= J-homomorphism =

From a homotopy group of a special orthogonal group to a homotopy group of spheres

In mathematics, the J-homomorphism is a mapping from the homotopy groups of the special orthogonal groups to the homotopy groups of spheres. It was defined by Whitehead (1942), extending a construction of Hopf (1935).

==Definition==
Whitehead's original homomorphism is defined geometrically, and gives a homomorphism

$J \colon \pi_r (\mathrm{SO}(q)) \to \pi_{r+q}(S^q)$

of abelian groups for integers q, and $r \ge 2$. (Hopf defined this for the special case $q = r+1$.)

The J-homomorphism can be defined as follows.
An element of the special orthogonal group SO(q) can be regarded as a map
$S^{q-1}\rightarrow S^{q-1}$
and the homotopy group $\pi_r(\operatorname{SO}(q))$) consists of homotopy classes of maps from the r-sphere to SO(q).
Thus an element of $\pi_r(\operatorname{SO}(q))$ can be represented by a map
$S^r\times S^{q-1}\rightarrow S^{q-1}$
Applying the Hopf construction to this gives a map
$S^{r+q}= S^r*S^{q-1}\rightarrow S( S^{q-1}) =S^q$
in $\pi_{r+q}(S^q)$, which Whitehead defined as the image of the element of $\pi_r(\operatorname{SO}(q))$ under the J-homomorphism.

Taking a limit as q tends to infinity gives the stable J-homomorphism in stable homotopy theory:

$J \colon \pi_r(\mathrm{SO}) \to \pi_r^S ,$

where $\mathrm{SO}$ is the infinite special orthogonal group, and the right-hand side is the r-th stable stem of the stable homotopy groups of spheres.

==Image of the J-homomorphism==

The image of the J-homomorphism was described by Adams (1966), assuming the Adams conjecture of Adams (1963) which was proved by Quillen (1971), as follows. The group $\pi_r(\operatorname{SO})$ is given by Bott periodicity. It is always cyclic; and if r is positive, it is of order 2 if r is 0 or 1 modulo 8, infinite if r is 3 or 7 modulo 8, and order 1 otherwise (Switzer 1975). In particular the image of the stable J-homomorphism is cyclic.

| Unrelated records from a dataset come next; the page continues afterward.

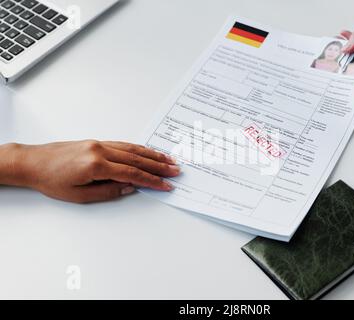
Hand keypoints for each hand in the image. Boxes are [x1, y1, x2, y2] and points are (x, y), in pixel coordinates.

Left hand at [0, 141, 179, 202]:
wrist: (34, 162)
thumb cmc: (51, 180)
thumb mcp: (80, 196)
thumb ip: (109, 191)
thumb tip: (130, 187)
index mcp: (96, 165)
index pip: (133, 174)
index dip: (152, 180)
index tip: (166, 185)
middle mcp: (100, 151)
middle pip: (137, 159)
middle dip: (159, 166)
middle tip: (175, 170)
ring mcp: (99, 144)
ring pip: (133, 149)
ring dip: (152, 155)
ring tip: (168, 159)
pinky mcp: (97, 142)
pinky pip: (124, 144)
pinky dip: (139, 148)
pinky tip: (148, 152)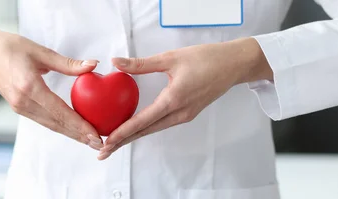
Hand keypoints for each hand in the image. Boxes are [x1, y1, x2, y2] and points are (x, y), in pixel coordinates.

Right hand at [0, 25, 103, 149]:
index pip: (59, 111)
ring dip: (71, 134)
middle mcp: (23, 101)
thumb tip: (93, 65)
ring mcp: (20, 106)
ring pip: (50, 125)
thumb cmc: (11, 47)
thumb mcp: (41, 51)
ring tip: (90, 140)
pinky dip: (60, 126)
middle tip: (99, 144)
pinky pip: (44, 120)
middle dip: (78, 135)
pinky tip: (74, 129)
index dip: (78, 124)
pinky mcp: (19, 107)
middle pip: (56, 123)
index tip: (94, 133)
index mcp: (29, 86)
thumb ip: (68, 63)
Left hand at [97, 37, 272, 159]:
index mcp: (174, 100)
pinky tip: (136, 127)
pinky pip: (163, 124)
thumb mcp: (171, 58)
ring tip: (116, 142)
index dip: (122, 133)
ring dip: (134, 136)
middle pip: (146, 131)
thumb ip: (141, 64)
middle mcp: (180, 113)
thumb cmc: (207, 59)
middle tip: (103, 151)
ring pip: (154, 129)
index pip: (142, 122)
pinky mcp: (188, 112)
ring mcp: (185, 115)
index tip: (107, 142)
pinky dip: (146, 127)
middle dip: (124, 141)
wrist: (234, 64)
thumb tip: (117, 63)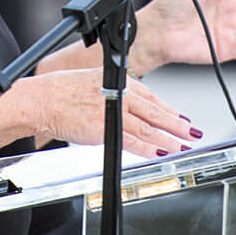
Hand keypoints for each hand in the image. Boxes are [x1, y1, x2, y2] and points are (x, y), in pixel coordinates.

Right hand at [25, 67, 197, 158]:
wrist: (42, 99)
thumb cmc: (62, 92)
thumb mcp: (95, 82)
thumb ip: (114, 94)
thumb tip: (128, 108)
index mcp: (119, 82)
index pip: (152, 97)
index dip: (170, 109)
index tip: (182, 118)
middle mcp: (120, 95)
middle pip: (156, 112)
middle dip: (177, 124)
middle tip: (193, 132)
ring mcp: (113, 112)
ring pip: (149, 127)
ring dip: (169, 138)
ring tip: (183, 145)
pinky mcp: (105, 129)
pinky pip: (133, 141)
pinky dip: (150, 148)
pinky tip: (162, 152)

The stable homotopy groups $\pi_r^S$ are the direct sum of the (cyclic) image of the J-homomorphism, and the kernel of the Adams e-invariant (Adams 1966), a homomorphism from the stable homotopy groups to $\Q/\Z$. If r is 0 or 1 mod 8 and positive, the order of the image is 2 (so in this case the J-homomorphism is injective). If r is 3 or 7 mod 8, the image is a cyclic group of order equal to the denominator of $B_{2n}/4n$, where $B_{2n}$ is a Bernoulli number. In the remaining cases where r is 2, 4, 5, or 6 mod 8 the image is trivial because $\pi_r(\operatorname{SO})$ is trivial.

r: 0; 1; 2; 3; 4; 5; 6; 7; 8; 9; 10; 11; 12; 13; 14; 15; 16; 17
$\pi_r(\operatorname{SO})$: 1; 2; 1; $\Z$; 1; 1; 1; $\Z$; 2; 2; 1; $\Z$; 1; 1; 1; $\Z$; 2; 2
$|\operatorname{im}(J)|$: 1; 2; 1; 24; 1; 1; 1; 240; 2; 2; 1; 504; 1; 1; 1; 480; 2; 2
$\pi_r^S$: $\Z$; 2; 2; 24; 1; 1; 2; 240; 2^{2}; 2^{3}; 6; 504; 1; 3; 2^{2}; 480×2; 2^{2}; 2^{4}
$B_{2n}$: ^{1}⁄_{6}; −^{1}⁄_{30}; ^{1}⁄_{42}; −^{1}⁄_{30}

==Applications==
Atiyah (1961) introduced the group J(X) of a space X, which for X a sphere is the image of the J-homomorphism in a suitable dimension.

The cokernel of the J-homomorphism $J \colon \pi_n(\mathrm{SO}) \to \pi_n^S$ appears in the group Θ_{n} of h-cobordism classes of oriented homotopy n-spheres (Kosinski (1992)).